**Your assignment:** Go through the listing below and output exactly the line with "We are grateful", the line with "Beta Rho Master - Chapter Chatter 2011/2012", and each line between; omit the rest.

**Materials provided:**
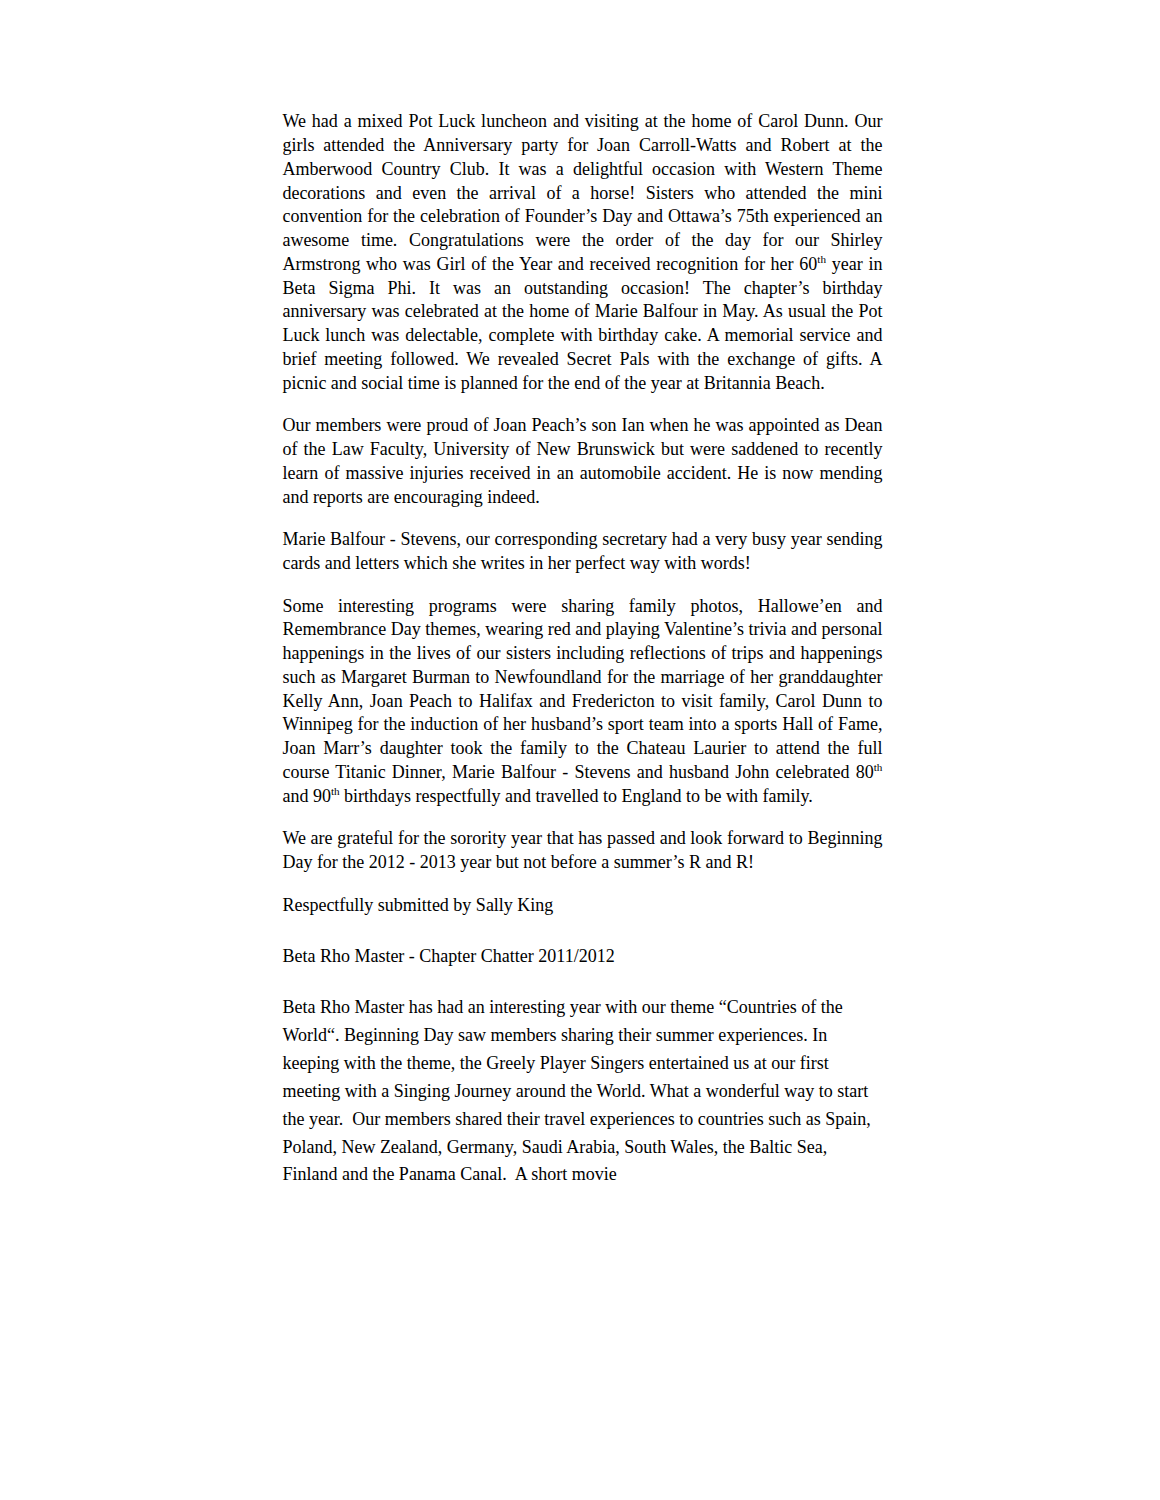We had a mixed Pot Luck luncheon and visiting at the home of Carol Dunn. Our girls attended the Anniversary party for Joan Carroll-Watts and Robert at the Amberwood Country Club. It was a delightful occasion with Western Theme decorations and even the arrival of a horse! Sisters who attended the mini convention for the celebration of Founder’s Day and Ottawa’s 75th experienced an awesome time. Congratulations were the order of the day for our Shirley Armstrong who was Girl of the Year and received recognition for her 60th year in Beta Sigma Phi. It was an outstanding occasion! The chapter’s birthday anniversary was celebrated at the home of Marie Balfour in May. As usual the Pot Luck lunch was delectable, complete with birthday cake. A memorial service and brief meeting followed. We revealed Secret Pals with the exchange of gifts. A picnic and social time is planned for the end of the year at Britannia Beach.
Our members were proud of Joan Peach’s son Ian when he was appointed as Dean of the Law Faculty, University of New Brunswick but were saddened to recently learn of massive injuries received in an automobile accident. He is now mending and reports are encouraging indeed.
Marie Balfour - Stevens, our corresponding secretary had a very busy year sending cards and letters which she writes in her perfect way with words!
Some interesting programs were sharing family photos, Hallowe’en and Remembrance Day themes, wearing red and playing Valentine’s trivia and personal happenings in the lives of our sisters including reflections of trips and happenings such as Margaret Burman to Newfoundland for the marriage of her granddaughter Kelly Ann, Joan Peach to Halifax and Fredericton to visit family, Carol Dunn to Winnipeg for the induction of her husband’s sport team into a sports Hall of Fame, Joan Marr’s daughter took the family to the Chateau Laurier to attend the full course Titanic Dinner, Marie Balfour - Stevens and husband John celebrated 80th and 90th birthdays respectfully and travelled to England to be with family.
We are grateful for the sorority year that has passed and look forward to Beginning Day for the 2012 - 2013 year but not before a summer’s R and R!
Respectfully submitted by Sally King
Beta Rho Master - Chapter Chatter 2011/2012
Beta Rho Master has had an interesting year with our theme “Countries of the World“. Beginning Day saw members sharing their summer experiences. In keeping with the theme, the Greely Player Singers entertained us at our first meeting with a Singing Journey around the World. What a wonderful way to start the year. Our members shared their travel experiences to countries such as Spain, Poland, New Zealand, Germany, Saudi Arabia, South Wales, the Baltic Sea, Finland and the Panama Canal. A short movie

**Answer to the problem:**
We are grateful for the sorority year that has passed and look forward to Beginning Day for the 2012 - 2013 year but not before a summer’s R and R!
Respectfully submitted by Sally King
Beta Rho Master - Chapter Chatter 2011/2012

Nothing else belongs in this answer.